After spending the past few months indoors, more people than ever are eager to get outside — especially since being in uncrowded, outdoor spaces remains a lower-risk activity. Among the different ways to spend time outside, hiking is one of the most accessible. “Money keeps a lot of people from hiking, but it doesn’t need to,” says Chyla Anderson, founder of the outdoor representation company Outdoorism, pointing to the misconception that expensive gear is needed even for a short day hike (defined by our experts as five miles or under). “All you need is gear that’s comfortable and safe for your environment,” she adds. Plus, contrary to popular opinion, hiking can happen anywhere. “See where you can hike from your front door,” suggests Amiththan Sebarajah, a writer and distance hiker who says that beginning hikers can learn about their body and preferences by going on short urban hikes around their neighborhood. “Especially now with coronavirus being what it is, it’s important to recreate responsibly. Do local hikes, and choose times during the day when trails are less crowded,” he adds.

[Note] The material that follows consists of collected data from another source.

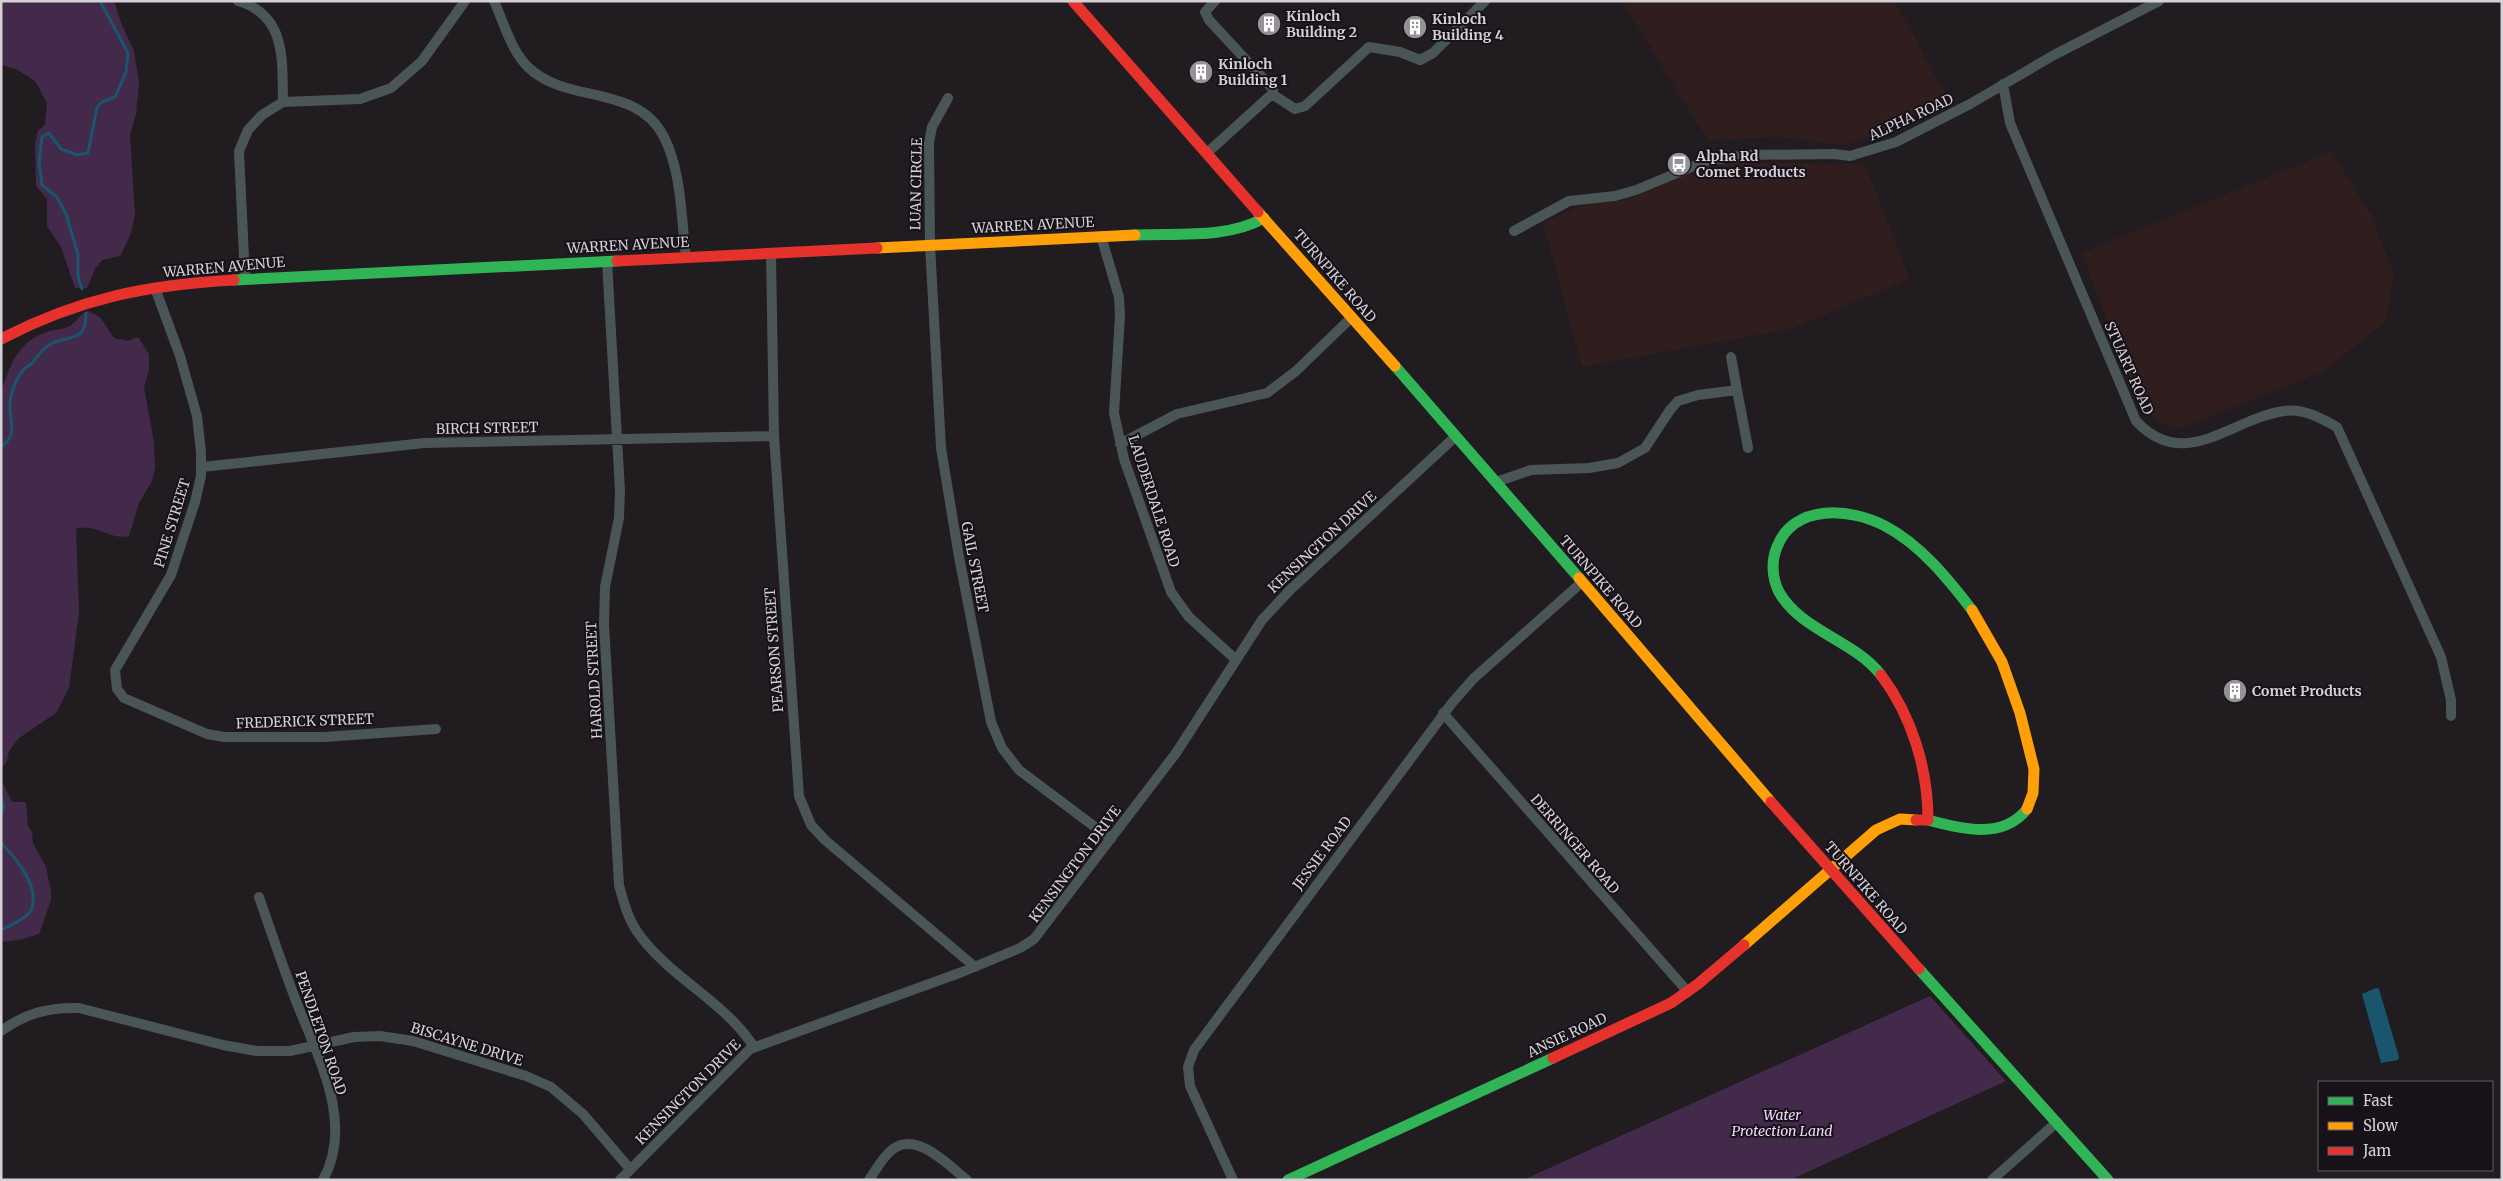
<svg xmlns="http://www.w3.org/2000/svg" width="2503" height="1181" font-family="Merriweather,serif">
<style>
.industrial{fill:#2f1e1d}
.green{fill:#432a4a}
.water{fill:#19566e}
.lines{fill:none;stroke-linecap:round;stroke-linejoin:round}
.stream{stroke:#19566e;stroke-width:3}
.street{stroke:#4a5556;stroke-width:10}
.fast{stroke:#30b455;stroke-width:11}
.slow{stroke:#ff9f0a;stroke-width:11}
.jam{stroke:#e5322d;stroke-width:11}
.labels{text-anchor:middle;dominant-baseline:central;stroke-width:4;stroke-linejoin:round;paint-order:stroke}
.poi-label{font-size:14px;font-weight:bold;fill:#d4d0d6;stroke:#171119;text-anchor:start}
.street-label{font-size:14px;fill:#d4d0d6;stroke:#171119}
.park-label{font-size:14px;font-style:italic;fill:#f1d9f9;stroke:#171119}
</style>
<rect width="100%" height="100%" fill="#201c20"/>
<path class="industrial" d="M1622 1H1895L1947 97 1885 132 1840 145 1778 137 1708 141Z
M2332 151 2371 215 2394 274 2386 322 2322 372 2178 429 2159 423 2137 398 2081 253Z
M1734 162 1865 164 1910 279 1791 329 1582 367 1543 223 1577 207 1628 199 1701 168Z"/>
<path class="green" d="M1 1H114L122 25 134 51 139 83 136 114 130 135 135 215 130 236 120 256 102 260 95 269 87 288H75L61 247 47 226V199L36 186 35 143 38 131 45 124 47 103 35 81 16 69 1 65Z
M88 311 100 317 114 338 128 341 138 337 149 354V370L144 387 154 442 155 468 152 481 139 503 129 536C112 541 94 522 76 529L79 612 69 688 56 713 19 738 9 751 7 761 1 769V392C11 363 17 342 49 331 55 329 62 330 68 327 77 323 79 313 88 311Z
M1 779 12 802H26L28 826 32 832 33 843 46 867 51 891V900L39 934 19 940 1 942Z
M1930 996 2006 1081 1790 1180H1523Z"/>
<path class="water" d="M2376 988 2379 989 2399 1057 2398 1060 2381 1063 2362 994Z"/>
<g class="lines">
<path class="stream" d="M82 289 78 276V254L66 214 57 197 42 185 39 162 42 137 49 133 61 149 77 155 88 153 97 107 102 102 115 97 126 72 128 53 100 1
M1 447C19 434 9 421 10 405 10 395 15 381 21 373 23 369 29 366 32 363 39 356 41 349 51 344 70 334 86 344 86 313
M1 796 4 807 1 815
M1 843C15 857 39 885 32 908 29 918 10 925 1 930"/>
<path class="street" d="M238 1C287 15 282 61 283 102
M494 1C504 23 511 51 529 68 567 104 637 84 664 137 682 173 681 218 686 257
M1215 1 1205 12 1209 20 1273 89 1272 94 1295 109 1305 106 1369 47 1400 52 1420 60 1433 53 1485 1
M2003 84 2010 123 2136 421C2185 473 2230 419 2284 411 2303 408 2321 418 2337 427L2441 657 2451 700V716
M948 98 932 127 929 143 930 245 941 448 959 557 991 722 1002 748 1019 770 1111 839
M1207 153 1272 94
M1514 231 1569 201 1615 196 1636 190 1706 161 1746 155 1834 154 1850 156 1896 142 1970 104 2054 55 2159 1
M1101 236 1119 297 1120 316 1114 413 1124 459 1171 592 1189 617 1235 659
M771 253 774 436 799 796 811 825 825 840 975 967
M607 261 620 491 619 518 605 587 604 624 619 885C624 904 629 922 641 937 673 979 725 1002 754 1047
M245 279 239 151 248 130 262 115 283 102 360 99 391 88 422 61 465 1
M155 288 180 356 197 416 201 452V476L195 502 171 575 115 670 117 689 124 698 207 734 224 737H325L436 729
M1731 357 1737 390
M1120 444 1177 414 1267 393 1296 371 1351 318
M202 467 424 443 774 436
M1496 482 1531 470 1589 468 1618 463 1645 448 1670 410 1678 401 1698 395 1737 390 1748 448
M1443 713 1688 992
M259 897C271 932 283 967 296 1001 317 1055 355 1123 323 1180
M1 1031C26 1013 49 1007 79 1008L223 1045 257 1051H290L354 1037 380 1036 413 1041 526 1076 551 1087 583 1114 630 1169
M620 1180 750 1049 962 972 1020 948 1034 939 1176 753 1262 620 1290 590 1456 436
M869 1180C876 1170 883 1156 893 1149 917 1131 949 1166 967 1180
M1233 1180 1190 1086 1188 1067 1194 1050 1452 703 1473 679 1581 583
M1992 1180 2057 1122"/>
<path class="fast" d="M1135 235C1177 233 1227 239 1264 218
M234 280 617 261
M1395 366 1579 578
M1881 675C1854 640 1801 631 1779 592 1772 578 1771 561 1777 547 1794 503 1851 508 1885 526 1920 544 1949 580 1972 610
M1928 820C1961 829 2003 840 2027 809
M1919 969 2108 1180
M1288 1180 1553 1058"/>
<path class="slow" d="M1258 212 1395 366
M877 248 1135 235
M1579 578 1771 802
M1972 610 2002 662 2020 713 2034 769 2033 793 2027 809
M1744 945 1876 830 1900 819 1916 820"/>
<path class="jam" d="M1073 1 1258 212
M617 261 877 248
M1 339C80 298 147 285 234 280
M1881 675C1912 716 1928 769 1928 820H1916
M1771 802 1919 969
M1553 1058 1671 1003 1698 984 1744 945"/>
</g>
<defs>
<g id="building-disc" transform="scale(1.25)"><circle r="9.5" fill="#959196" stroke="#171119"/><path d="M-4-6H4V6H1V3H-1V6H-4ZM-2.5-4.3h1.7v1.8h-1.7ZM.8-4.3h1.7v1.8H.8ZM-2.5-1h1.7V.8h-1.7ZM.8-1h1.7V.8H.8Z" fill="#fff"/></g>
<g id="bus-disc" transform="scale(1.25)"><circle r="9.5" fill="#959196" stroke="#171119"/><path d="M-5-6H5V4H4V6H2V4H-2V6H-4V4H-5ZM-3.5-4V0h7V-4ZM-3.5 1.2v1.5H-2V1.2ZM2 1.2v1.5H3.5V1.2Z" fill="#fff"/></g>
</defs>
<g fill-rule="evenodd">
<use href="#building-disc" x="1269" y="24"/>
<use href="#building-disc" x="1415" y="27"/>
<use href="#building-disc" x="1201" y="72"/>
<use href="#bus-disc" x="1679" y="164"/>
<use href="#building-disc" x="2235" y="691"/>
</g>
<g class="labels">
<g class="poi-label">
<text x="1286" y="16">Kinloch<tspan x="1286" dy="16">Building 2</tspan></text>
<text x="1432" y="19">Kinloch<tspan x="1432" dy="16">Building 4</tspan></text>
<text x="1218" y="64">Kinloch<tspan x="1218" dy="16">Building 1</tspan></text>
<text x="1696" y="156">Alpha Rd<tspan x="1696" dy="16">Comet Products</tspan></text>
<text x="2252" y="691">Comet Products</text>
</g>
<g class="street-label">
<text transform="translate(1911 117) rotate(-25)">ALPHA ROAD</text>
<text transform="translate(916 184) rotate(-89)">LUAN CIRCLE</text>
<text transform="translate(1033 225) rotate(-3)">WARREN AVENUE</text>
<text transform="translate(628 245) rotate(-3)">WARREN AVENUE</text>
<text transform="translate(224 267) rotate(-5)">WARREN AVENUE</text>
<text transform="translate(1335 276) rotate(49)">TURNPIKE ROAD</text>
<text transform="translate(2129 368) rotate(66)">STUART ROAD</text>
<text transform="translate(487 428) rotate(-1)">BIRCH STREET</text>
<text transform="translate(1154 501) rotate(72)">LAUDERDALE ROAD</text>
<text transform="translate(172 523) rotate(-73)">PINE STREET</text>
<text transform="translate(1322 542) rotate(-43)">KENSINGTON DRIVE</text>
<text transform="translate(975 567) rotate(79)">GAIL STREET</text>
<text transform="translate(1601 582) rotate(49)">TURNPIKE ROAD</text>
<text transform="translate(774 650) rotate(-94)">PEARSON STREET</text>
<text transform="translate(594 680) rotate(-93)">HAROLD STREET</text>
<text transform="translate(305 721) rotate(-2)">FREDERICK STREET</text>
<text transform="translate(1575 844) rotate(49)">DERRINGER ROAD</text>
<text transform="translate(1322 853) rotate(-53)">JESSIE ROAD</text>
<text transform="translate(1075 864) rotate(-53)">KENSINGTON DRIVE</text>
<text transform="translate(1866 888) rotate(49)">TURNPIKE ROAD</text>
<text transform="translate(321 1033) rotate(71)">PENDLETON ROAD</text>
<text transform="translate(1567 1035) rotate(-25)">ANSIE ROAD</text>
<text transform="translate(467 1044) rotate(17)">BISCAYNE DRIVE</text>
<text transform="translate(688 1092) rotate(-45)">KENSINGTON DRIVE</text>
</g>
<g class="park-label">
<text x="1782" y="1115">Water<tspan x="1782" dy="16">Protection Land</tspan></text>
</g>
</g>
<rect width="2503" height="1181" fill="none" stroke="#d4d0d6" stroke-width="5"/>
<rect x="2318" y="1081" width="175" height="90" fill="#171119" stroke="#635d65"/>
<rect x="2328" y="1097" width="25" height="8" fill="#30b455" stroke="#635d65"/>
<text x="2363" y="1106" font-size="15" fill="#d4d0d6">Fast</text>
<rect x="2328" y="1122" width="25" height="8" fill="#ff9f0a" stroke="#635d65"/>
<text x="2363" y="1131" font-size="15" fill="#d4d0d6">Slow</text>
<rect x="2328" y="1147" width="25" height="8" fill="#e5322d" stroke="#635d65"/>
<text x="2363" y="1156" font-size="15" fill="#d4d0d6">Jam</text>
</svg>
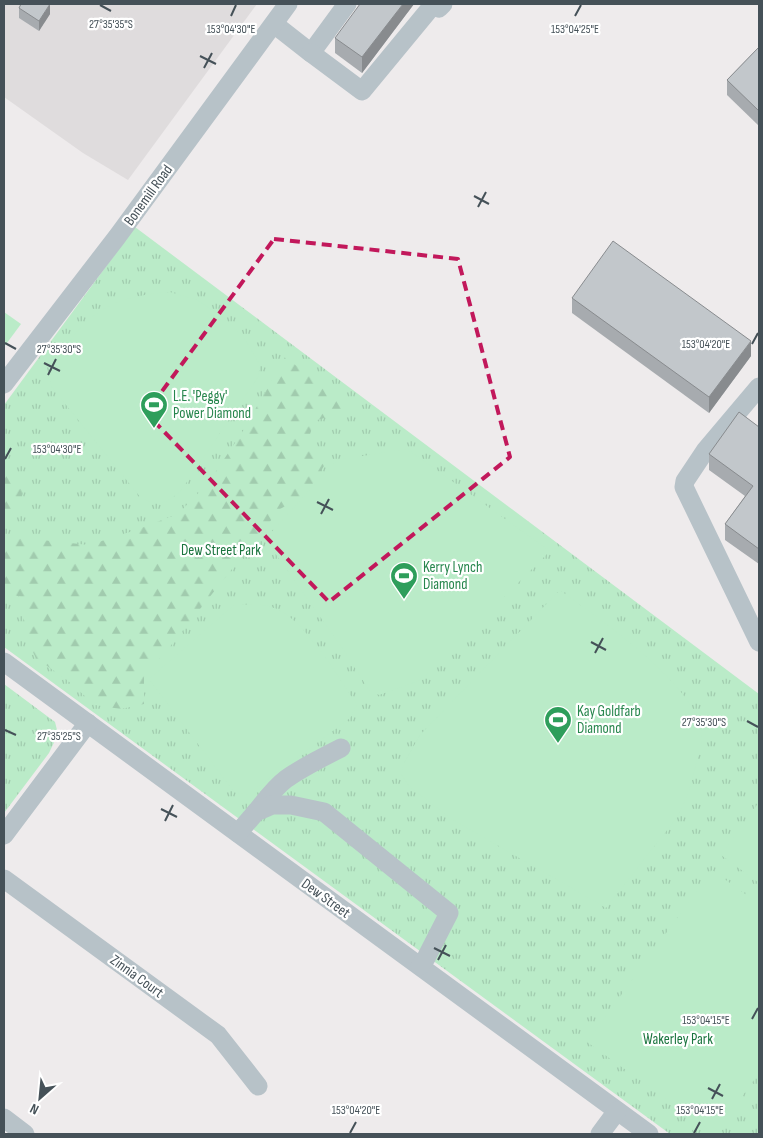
<svg xmlns="http://www.w3.org/2000/svg" width="763" height="1138" font-family="'Sofia Sans Condensed',sans-serif">
<style>
.education{fill:#dfdcdd}
.grass{fill:url(#grass-tufts)}
.forest{fill:url(#forest-firs)}
.pitch{fill:#baebc8}
.lines{fill:none;stroke-linecap:round;stroke-linejoin:round}
.minor{stroke:#b7c2c8;stroke-width:19}
.wall{fill:#a7abaf}
.shaded-wall{fill:#888b8e}
.building{fill:#c2c7cb;stroke:#888b8e}
.marked{fill:none;stroke:#c2185b;stroke-width:4;stroke-dasharray:10 6;stroke-linejoin:round}
.ticks{fill:none;stroke:#455158;stroke-width:2}
.labels{text-anchor:middle;stroke-width:4.5;stroke-linejoin:round;paint-order:stroke}
.street-label{font-size:15px;fill:#455158;stroke:#fff}
.leisure-label{font-size:15px;fill:#27864d;stroke:#fff;text-anchor:start}
.park-label{font-size:15px;fill:#1a743e;stroke:#fff}
.ticks-label{font-size:12px;text-anchor:middle;fill:#455158;stroke:#fff;stroke-width:4.5;stroke-linejoin:round;paint-order:stroke}
</style>
<defs>
<pattern id="grass-tufts" width="24" height="20" patternUnits="userSpaceOnUse" patternTransform="scale(1.25)"><rect width="24" height="20" fill="#baebc8"/><path d="M3 7l-1-3M5 7V3M7 7l1-3M15 17l-1-3M17 17v-4M19 17l1-3" fill="none" stroke="#a1cbae"/></pattern>
<pattern id="forest-firs" width="22" height="20" patternUnits="userSpaceOnUse" patternTransform="scale(1.25)"><rect width="22" height="20" fill="#baebc8"/><path d="M5 1l3.5 6h-7zM16 11l3.5 6h-7z" fill="#a1cbae"/></pattern>
</defs>
<rect width="100%" height="100%" fill="#eeebec"/>
<polygon class="education" points="4,4 257,4 128,180 83,153 4,97"/>
<g class="grass">
<polygon points="135,227 759,694 759,1134 670,1134 4,647 4,405"/>
<polygon points="4,684 55,722 58,734 49,753 4,813"/>
</g>
<g class="forest">
<polygon points="285,357 322,385 352,410 314,421 308,441 332,453 306,495 280,509 168,649 144,677 144,704 121,709 95,705 67,680 36,658 21,629 28,599 4,592 4,536 89,545 133,531 178,514 208,483 243,431"/>
<polygon points="4,467 10,467 24,491 15,512 4,528"/>
</g>
<g class="pitch">
<path d="M170 292 197 300 224 318 243 336 260 365 258 377 180 492C164 504 160 507 141 498L50 385C51 367 56 362 66 347 92 306 122 296 170 292Z"/>
<polygon points="4,312 21,324 4,347"/>
<polygon points="407,449 550,551 429,672 418,681 379,695 369,690 343,649 265,539 337,460"/>
<path d="M560 590C597 618 703 688 702 738 702 745 699 753 697 760 692 782 687 801 675 820L606 908 450 818 409 786 401 774 404 763 420 735Z"/>
<path d="M251 604C258 605 267 605 274 608 304 618 339 678 357 705L350 718 247 795 234 792 149 679 233 606Z"/>
<polygon points="759,802 759,883 721,855"/>
<polygon points="712,870 759,904 759,1073 715,1134 587,1042"/>
</g>
<g class="lines">
<g class="minor">
<polyline points="274,24 311,53 347,4"/>
<polyline points="311,53 362,91 433,5 439,8 443,4"/>
<polyline points="4,384 117,237 288,4"/>
<polyline points="759,387 705,451 685,481 684,487 759,642"/>
<polyline points="4,662 649,1134"/>
<path d="M256 812C265 801 274 788 286 779 303 767 323 757 341 748"/>
<polyline points="238,833 256,812 272,805 291,805 324,812 449,913 426,958 420,966"/>
<polyline points="4,835 88,723"/>
<polyline points="4,879 218,1035 258,1086"/>
<polyline points="4,1118 25,1134"/>
<polyline points="600,1134 617,1111"/>
</g>
</g>
<g class="wall">
<polygon points="414,4 362,73 335,53 335,38"/>
<polygon points="19,8 50,14 39,31 19,18"/>
<polygon points="759,47 759,126 727,95 727,80"/>
<polygon points="572,298 751,356 709,413 572,313"/>
<polygon points="759,427 759,564 725,540 725,524 745,496 709,470 709,454"/>
</g>
<g class="shaded-wall">
<polygon points="50,4 50,14 39,31 39,21"/>
<polygon points="403,4 414,4 362,73 362,57"/>
<polygon points="751,341 751,356 709,413 709,397"/>
</g>
<g class="building">
<polygon points="21,4 50,4 39,21 19,8"/>
<polygon points="360,4 403,4 362,57 335,38"/>
<polygon points="759,47 759,111 727,80"/>
<polygon points="613,241 751,341 709,397 572,298"/>
<polygon points="739,412 759,427 759,549 725,524 753,486 709,454"/>
</g>
<path class="marked" d="M274 239 458 259 510 457 329 602 146 413Z"/>
<path class="ticks" d="M100 5 111 11M231 16 236 5M575 16 581 5M200 56 216 64M204 68 212 53M474 196 489 204M478 207 486 192M5 343 16 349M752 344 758 333M44 363 60 371M48 375 56 359M5 459 11 448M317 502 333 510M321 514 329 499M591 642 606 650M595 653 603 638M747 721 758 727M5 730 16 735M161 809 177 817M165 821 173 805M434 948 450 956M438 960 446 945M752 1019 758 1008M708 1088 723 1096M712 1099 720 1084M350 1133 356 1122M694 1133 700 1122"/>
<defs>
<symbol id="stadium-pin" viewBox="-11 -11 22 30"><path d="M0 17L-7.5 6A9.5 9.5 0 1 1 7.5 6Z" fill="#2e9e5b" stroke="#fff"/><path d="M0-5a6.5 5 0 1 0 0 10a6.5 5 0 1 0 0-10ZM-3.5-1.8h7v3.6h-7Z" fill="#fff"/></symbol>
</defs>
<g fill-rule="evenodd">
<use href="#stadium-pin" x="138" y="389" width="32" height="43"/>
<use href="#stadium-pin" x="388" y="560" width="32" height="43"/>
<use href="#stadium-pin" x="542" y="704" width="32" height="43"/>
</g>
<g class="labels">
<g class="street-label">
<text transform="translate(148 195) rotate(-54)" y="5">Bonemill Road</text>
<text transform="translate(326 898) rotate(36)" y="5">Dew Street</text>
<text transform="translate(137 976) rotate(36)" y="5">Zinnia Court</text>
</g>
<g class="leisure-label">
<text x="173" y="401">L.E. 'Peggy'<tspan x="173" dy="17">Power Diamond</tspan></text>
<text x="423" y="572">Kerry Lynch<tspan x="423" dy="17">Diamond</tspan></text>
<text x="577" y="716">Kay Goldfarb<tspan x="577" dy="17">Diamond</tspan></text>
</g>
<g class="park-label">
<text x="221" y="555">Dew Street Park</text>
<text x="678" y="1044">Wakerley Park</text>
</g>
</g>
<g class="ticks-label">
<text x="111" y="28">27°35'35"S</text>
<text x="231" y="33">153°04'30"E</text>
<text x="575" y="33">153°04'25"E</text>
<text x="706" y="348">153°04'20"E</text>
<text x="59" y="353">27°35'30"S</text>
<text x="57" y="453">153°04'30"E</text>
<text x="704" y="726">27°35'30"S</text>
<text x="59" y="740">27°35'25"S</text>
<text x="706" y="1024">153°04'15"E</text>
<text x="356" y="1114">153°04'20"E</text>
<text x="700" y="1114">153°04'15"E</text>
</g>
<rect width="763" height="1138" fill="none" stroke="#455158" stroke-width="10"/>
<g transform="translate(40 1098) rotate(207)" stroke="#ffffff" stroke-width="4" paint-order="stroke">
<path d="M0-4L9 19L0 12L-9 19Z" fill="#455158"/>
<text y="-8" font-size="14" font-weight="bold" text-anchor="middle" fill="#455158">N</text>
</g>
</svg>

Whether you’re going to hike across a city bridge or explore a nearby state park, we asked eight hiking experts, including a couple of folks who have thru-hiked the Appalachian Trail and several outdoor program leaders, about everything you need to know to begin hiking — down to how to choose a trail, what to bring in your backpack, and what to wear.
Choose your trail
Before you grab a water bottle or tie your shoes, all of the experts we spoke to suggest choosing a hike that meets your interests and physical needs. “Start out small,” advises Maggie Slepian, an Appalachian Trail thru-hiker and managing editor of hiking site The Trek. “A five-mile walk in town is very different from a five-mile hike — two and a half miles out and back — with 2,000 feet of elevation gain. It’s important to read a profile of the hike that you want to take and know what kind of terrain to expect,” she adds. When it comes to learning more about a trail, nearly all of the experts recommend using All Trails, a free collection of 100,000-plus hiking, running, and mountain-biking routes (with an optional pro subscription), which are searchable by region, difficulty, and length. “You can also see community reviews of people who have recently been out on that hike, so if someone was just there, they might say if the trail was crowded or still full of snow,” says Nailah Blades, founder of Color Outside, an outdoor organization for women of color. According to a couple of experts, another way to crowdsource information about a trail is on Instagram. “A lot of times, I’ll find a trail on All Trails and then go on Instagram and look at the pictures people have posted, in order to scope the environment and read testimonials,” explains Jonathan Solomon, assistant director of Washington University in St. Louis’s John B. Ervin Scholars Program and an international hiker.
If you’re taking a day hike on a popular national or regional trail, namely the Appalachian Trail and Pacific Crest Trail, Sebarajah recommends Guthook Guides, which has GPS tracking even while your phone is offline. “You just have to follow the line on the map, and it shows you where water and campsites might be,” he explains. The app is free to download but requires in-app purchases for each guide, starting at $9 for different sections of the Appalachian Trail.
Another slightly more advanced app is Gaia, which both Sebarajah and Aaron Slosberg, director of student programming at Where There Be Dragons, recommend. “You can download topographic maps, and it has a little more capacity,” explains Slosberg, though he cautions people against constant tracking themselves during a hike. “Don’t be too scared about getting lost a little bit — it sounds kind of risky, but I really don’t think it is. You can download an offline map with an app or even through Google Maps so your GPS will still work in a wilderness area without service,” he explains.